To answer questions like these, what you want is a plot of page load time versus CPU usage, with time parameterized away. That is, for each moment in time, you want to plot a point for that moment. Like so:

This scatterplot tells you a lot more about your system’s characteristic response to rising CPU usage. You can easily see:

  • As CPU usage gets higher, page load time generally increases, but not linearly.
  • For a given CPU usage, there’s a line (yellow) below which page load time will not go.
  • Above a certain CPU usage (red), the relationship between load time and CPU usage becomes less strong (as evidenced by the spreading-out of the band of data points toward the right-hand side of the plot)

Time-parameterized plots like these are a great way to get to know your system. If you make an architectural change and you find that the shape of this plot has changed significantly, then you can learn a lot about the effect your change had.

But sadly, I haven’t been able to find an open-source tool that makes these plots easy to generate. So I’ll show you one somewhat ugly, but still not too time-consuming, method I devised. The gist is this:

  1. Configure a graphite instance to store every data point for the metrics in which you’re interested.
  2. Run a script to download the data and parameterize it with respect to time.
  3. Mess with it in R

Configure Graphite

The first thing we’re going to do is set up Graphite to store high-resolution data for the metrics we want to plot, going back 30 days.

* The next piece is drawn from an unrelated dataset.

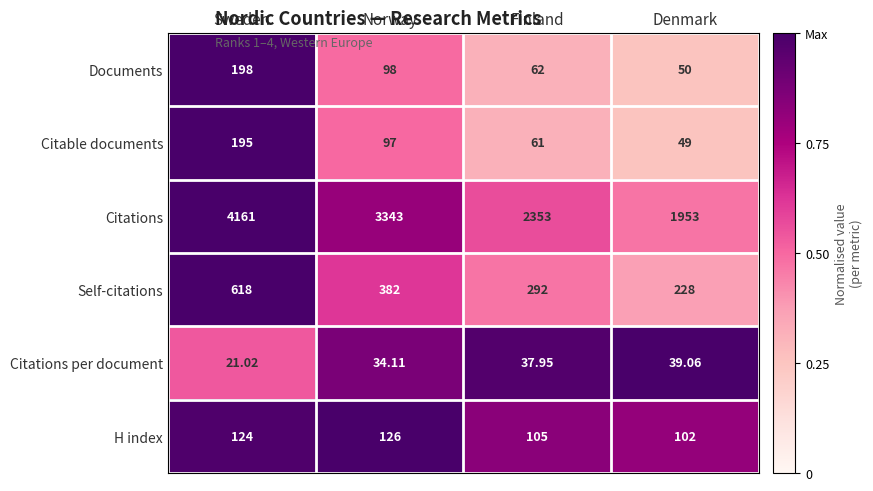

Which label corresponds to the smallest value in the chart?

Sweden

“But Dan! Why do you need Graphite? Couldn’t you just have statsd write these metrics out to MongoDB or write a custom backend to print them to a flat file?”

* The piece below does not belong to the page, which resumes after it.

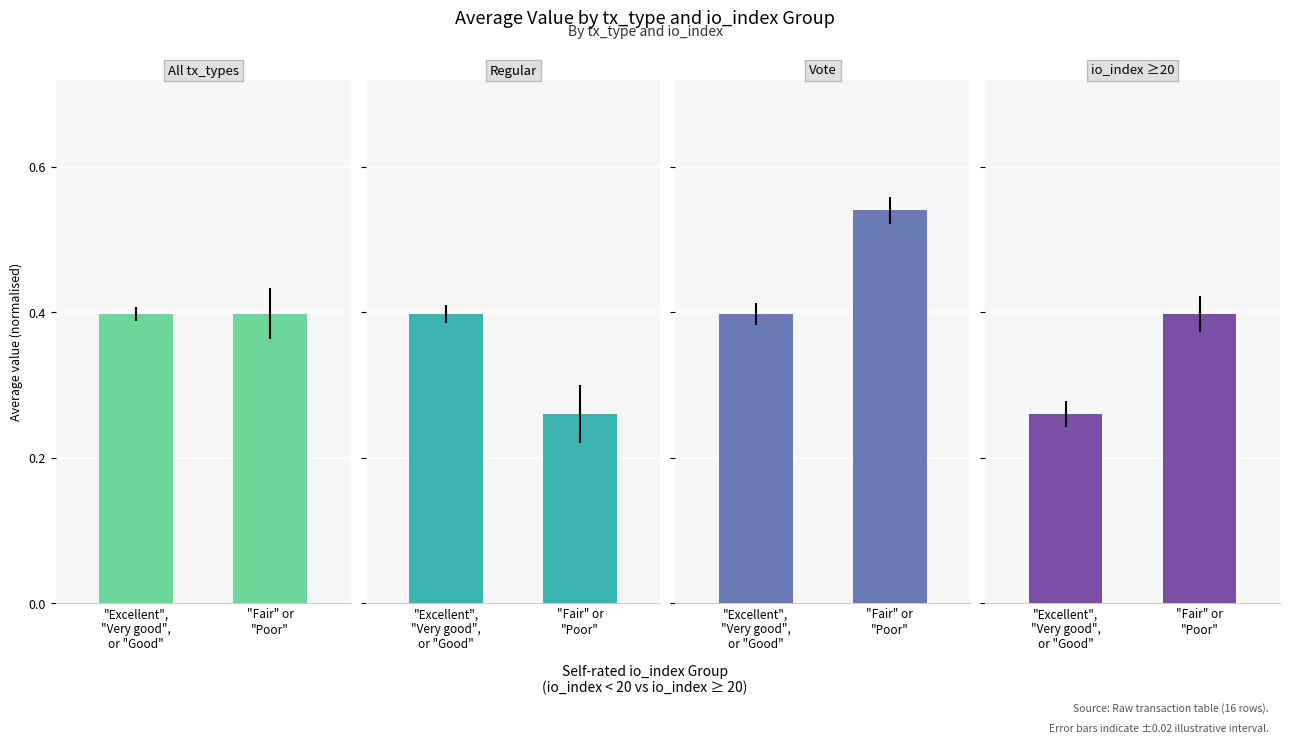

What is the average value of the io_index ≥20 series?

0.3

Sure I could, hypothetical question lady, but one nice thing about Graphite is its suite of built-in data transformation functions. If I wanted, for example, to make a parameterized plot of the sum of some metric gathered from multiple sources, I could just use Graphite’s SUM() function, rather than having to go and find the matching data points and add them all up myself.

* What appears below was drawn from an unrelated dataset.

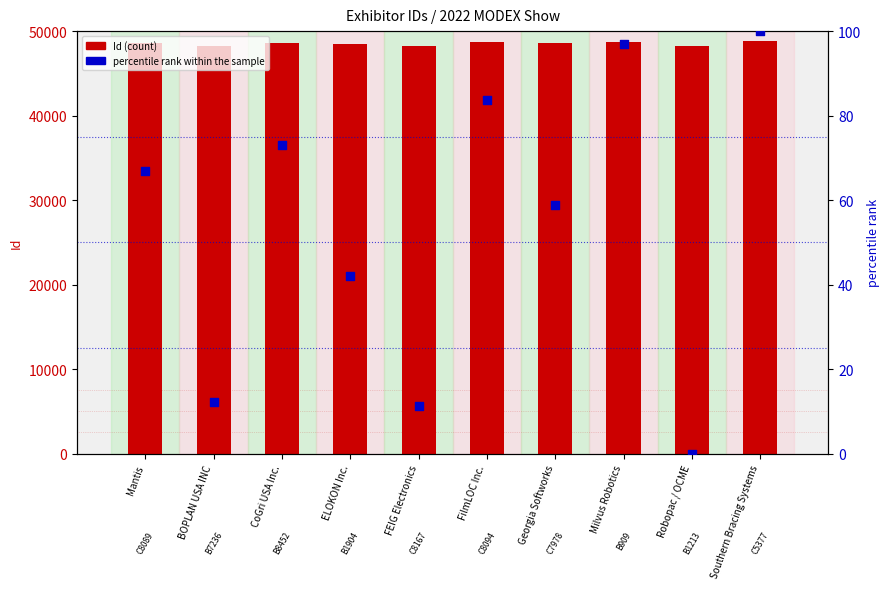

What is the total value across all series at FilmLOC Inc.?

48767.8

I’m going to assume you already have a Graphite instance set up. If I were doing this for real in production, I’d use a separate Graphite instance. But I set up a fresh disposable one for the purposes of this post, and put the following in /opt/graphite/conf/storage-schemas.conf:

[keep_nconn]
pattern = ^stats\.gauges\.nconn$
retentions = 10s:30d

[keep_resptime]
pattern = ^stats\.timers\.resptime\..*
retentions = 10s:30d

[default_blackhole]
pattern = .*
retentions = 10s:10s

This basically says: keep every data point for 30 days for stats.gauges.nconn (number of concurrent connections) and stats.timers.resptime (response times of API requests), and discard everything else.

Get parametric data

I wrote a script to print out a table of data points parameterized by time. Here it is: https://gist.github.com/danslimmon/5320247

Play with it in R

Now we can load this data into R:

data <- read.table("/path/to/output.tsv")

We can get a scatterplot immediately:

plot(data$resptime_p90 ~ data$nconn)

Screen Shot 2013-04-05 at 5.21.09 PM

There’s a lot of black here, which may be hiding some behavior. Maybe we’ll get a clearer picture by looking at a histogram of the data from each quartile (of nconn):

# Split the graphing area into four sections
par(mfrow=c(2,2))
# Get quantile values
quants <- quantile(data$nconn, c(.25,.5,.75))
# Draw the histograms
hist(data$resptime_90p[data$nconn <= quants[1]], xlim=c(0, 200), ylim=c(0,70000), breaks=seq(0,2000,20), main="Q1", xlab="resptime_90p")
hist(data$resptime_90p[data$nconn > quants[1] & data$nconn <= quants[2]], xlim=c(0, 200), ylim=c(0,70000), breaks=seq(0,2000,20),  main="Q2", xlab="resptime_90p")
hist(data$resptime_90p[data$nconn > quants[2] & data$nconn <= quants[3]], xlim=c(0, 200), ylim=c(0,70000), breaks=seq(0,2000,20),  main="Q3", xlab="resptime_90p")
hist(data$resptime_90p[data$nconn >= quants[3]], xlim=c(0, 200), ylim=c(0,70000), breaks=seq(0,2000,20), main="Q4", xlab="resptime_90p")

Which comes out like this:

Screen Shot 2013-04-05 at 7.05.07 PM

This shows us pretty intuitively how response time splays out as the number of concurrent connections rises.